+++ DOCUMENT +++

The Minnesota Department of Commerce Energy Facilities Permitting Monday held a public hearing on behalf of the Minnesota Public Utilities Commission (MPUC) to gather community input on a new transmission line in Anoka being proposed by Great River Energy.
Administrative Law Judge Richard Luis presided over the hearing, which took testimony from a small number of residents who are concerned about the route.
When the comment period closes in two weeks Luis will present a report to the MPUC, which will decide whether or not to approve the route permit application.
The Maple Grove-based Great River Energy (GRE) has applied for a route permit to install a 5.8-mile 115 kilovolt (kV) overhead transmission line, connecting the Crooked Lake substation in Coon Rapids to a substation located in Anoka’s Enterprise Park.
The proposed new line would ensure reliable service, according to Mark Strohfus, GRE’s project lead.
“It would allow for expansion and load growth and relieve the pressure on the existing 69kV line,” he said.
The proposed route would run from the existing Xcel Energy Crooked Lake substation on Round Lake Boulevard, follow Highway 10 to Sixth Avenue, where it will travel north along Sixth Avenue, jog east to Seventh Avenue up to Bunker Lake Boulevard. From Bunker Lake Boulevard, the line will go west to the existing Anoka Municipal Utility substation in the Enterprise Park.

+++

» TO-DO LIST
a - In the transmission line article, how long is the proposed overhead line?
b - Print the part of the transmission line article that opens with the words containing "When the comment" and closes with "GRE’s project lead.".
c - For each statement, say whether the transmission line article agrees, and quote the words that decide it: (i) Richard Luis presided over the hearing. (ii) Great River Energy is based in Coon Rapids. (iii) The MPUC will decide whether to approve the route permit application.
Work only from the transmission line article.

+++ INFORMATION GIVEN +++

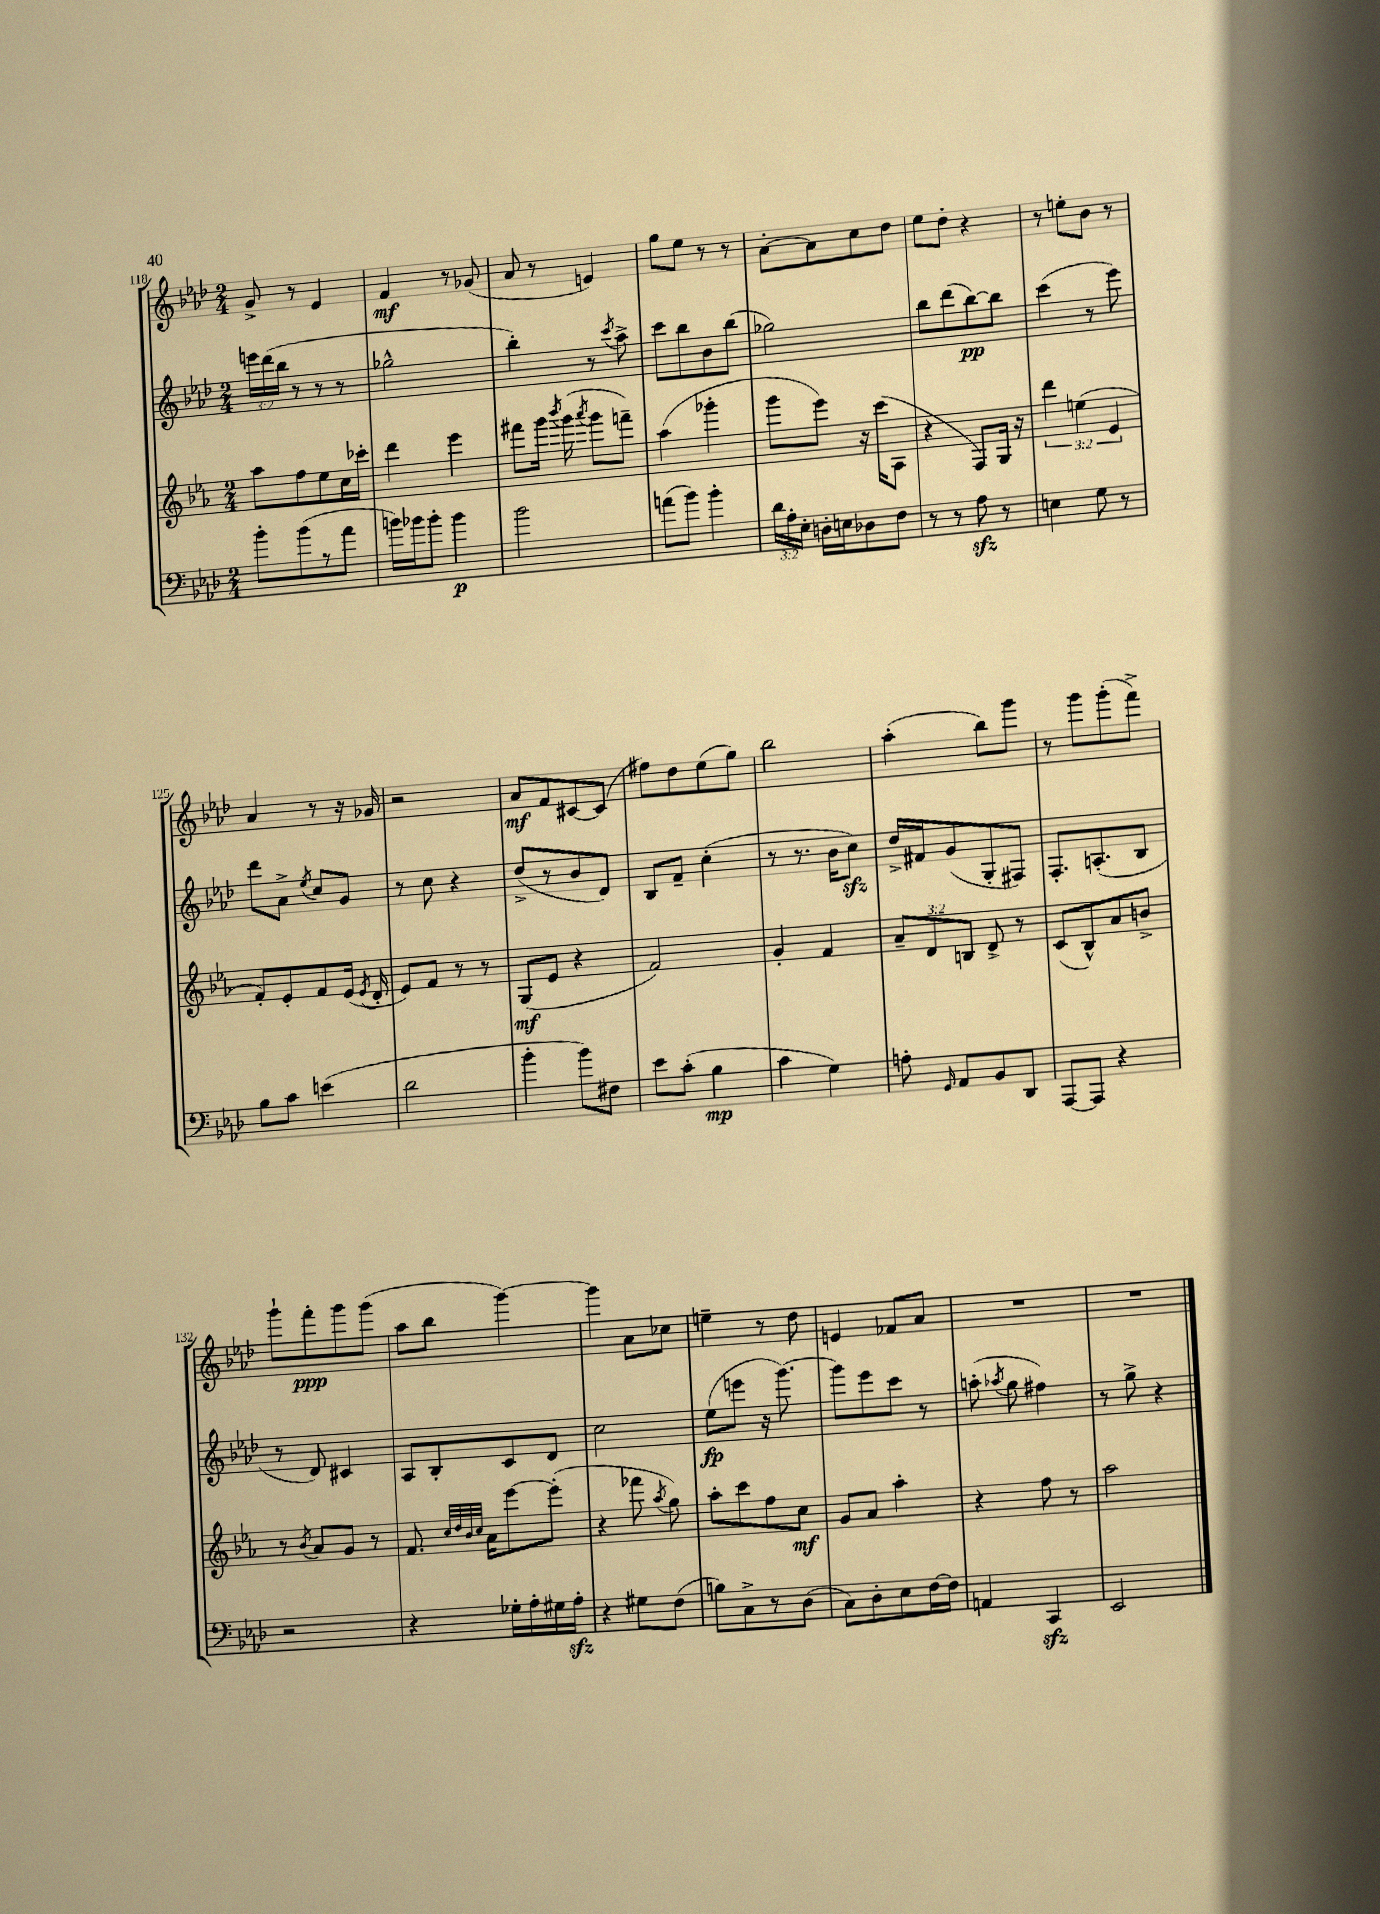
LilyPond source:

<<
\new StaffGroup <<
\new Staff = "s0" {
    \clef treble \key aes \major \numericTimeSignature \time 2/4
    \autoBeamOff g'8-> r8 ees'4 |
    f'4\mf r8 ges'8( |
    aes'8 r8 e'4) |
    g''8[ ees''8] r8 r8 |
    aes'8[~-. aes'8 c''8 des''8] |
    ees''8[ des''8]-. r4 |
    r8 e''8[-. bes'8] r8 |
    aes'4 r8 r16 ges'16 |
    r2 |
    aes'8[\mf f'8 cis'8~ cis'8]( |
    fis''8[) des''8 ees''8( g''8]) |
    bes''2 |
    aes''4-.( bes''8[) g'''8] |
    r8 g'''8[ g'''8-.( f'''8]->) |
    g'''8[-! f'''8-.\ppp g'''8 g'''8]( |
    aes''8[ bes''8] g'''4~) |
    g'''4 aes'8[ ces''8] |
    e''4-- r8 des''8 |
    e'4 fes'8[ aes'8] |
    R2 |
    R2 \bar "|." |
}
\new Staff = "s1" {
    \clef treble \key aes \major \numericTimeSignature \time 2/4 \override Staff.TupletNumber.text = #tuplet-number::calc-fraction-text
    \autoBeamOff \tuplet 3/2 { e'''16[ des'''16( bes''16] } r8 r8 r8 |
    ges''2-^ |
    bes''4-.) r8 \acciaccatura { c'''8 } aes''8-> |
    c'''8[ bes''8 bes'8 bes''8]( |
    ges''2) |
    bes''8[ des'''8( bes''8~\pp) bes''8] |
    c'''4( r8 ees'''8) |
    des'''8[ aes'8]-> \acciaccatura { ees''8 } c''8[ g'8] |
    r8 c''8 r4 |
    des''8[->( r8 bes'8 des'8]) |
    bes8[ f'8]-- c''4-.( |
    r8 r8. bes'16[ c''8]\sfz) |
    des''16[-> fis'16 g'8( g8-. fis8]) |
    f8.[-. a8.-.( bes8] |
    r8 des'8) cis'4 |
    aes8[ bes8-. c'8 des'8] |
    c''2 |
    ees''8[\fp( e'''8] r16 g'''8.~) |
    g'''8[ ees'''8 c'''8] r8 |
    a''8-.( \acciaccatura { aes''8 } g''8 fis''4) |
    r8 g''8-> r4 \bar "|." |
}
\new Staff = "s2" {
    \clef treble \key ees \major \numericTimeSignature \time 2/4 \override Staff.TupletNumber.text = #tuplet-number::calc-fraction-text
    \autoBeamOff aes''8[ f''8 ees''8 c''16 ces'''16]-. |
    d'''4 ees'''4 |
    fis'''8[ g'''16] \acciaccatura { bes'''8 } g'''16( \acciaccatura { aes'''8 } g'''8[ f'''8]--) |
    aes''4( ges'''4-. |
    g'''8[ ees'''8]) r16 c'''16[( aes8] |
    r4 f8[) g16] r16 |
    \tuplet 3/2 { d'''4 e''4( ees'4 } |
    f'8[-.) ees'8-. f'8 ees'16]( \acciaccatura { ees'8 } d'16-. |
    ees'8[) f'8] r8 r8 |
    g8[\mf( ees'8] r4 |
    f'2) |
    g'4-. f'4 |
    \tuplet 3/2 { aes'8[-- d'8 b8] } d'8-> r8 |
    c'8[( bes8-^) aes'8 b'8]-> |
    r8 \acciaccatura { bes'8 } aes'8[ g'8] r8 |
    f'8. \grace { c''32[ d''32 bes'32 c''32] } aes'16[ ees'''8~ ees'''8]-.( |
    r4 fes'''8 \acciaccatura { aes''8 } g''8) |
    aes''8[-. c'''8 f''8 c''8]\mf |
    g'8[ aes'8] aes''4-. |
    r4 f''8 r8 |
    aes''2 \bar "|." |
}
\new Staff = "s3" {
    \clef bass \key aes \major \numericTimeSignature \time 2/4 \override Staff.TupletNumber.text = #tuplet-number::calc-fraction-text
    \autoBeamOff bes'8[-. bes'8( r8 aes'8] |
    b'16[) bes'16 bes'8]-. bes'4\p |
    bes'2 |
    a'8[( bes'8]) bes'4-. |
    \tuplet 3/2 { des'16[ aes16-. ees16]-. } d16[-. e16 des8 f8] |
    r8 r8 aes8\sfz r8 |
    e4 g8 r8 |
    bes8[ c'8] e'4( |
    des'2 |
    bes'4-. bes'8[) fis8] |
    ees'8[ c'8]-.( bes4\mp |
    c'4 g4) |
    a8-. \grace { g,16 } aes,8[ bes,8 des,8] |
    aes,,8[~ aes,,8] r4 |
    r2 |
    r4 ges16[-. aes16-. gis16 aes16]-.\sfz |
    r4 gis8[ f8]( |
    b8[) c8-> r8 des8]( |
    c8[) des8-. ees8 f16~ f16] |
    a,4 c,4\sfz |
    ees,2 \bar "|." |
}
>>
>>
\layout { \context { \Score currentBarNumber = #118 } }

+++

» RESULTS BY TASK
a - 5.8 miles.

b -
When the comment period closes in two weeks Luis will present a report to the MPUC, which will decide whether or not to approve the route permit application.
The Maple Grove-based Great River Energy (GRE) has applied for a route permit to install a 5.8-mile 115 kilovolt (kV) overhead transmission line, connecting the Crooked Lake substation in Coon Rapids to a substation located in Anoka’s Enterprise Park.
The proposed new line would ensure reliable service, according to Mark Strohfus, GRE’s project lead.

c -
(i) Yes: "Administrative Law Judge Richard Luis presided over the hearing"
(ii) No: "The Maple Grove-based Great River Energy (GRE)"
(iii) Yes: "the MPUC, which will decide whether or not to approve the route permit application"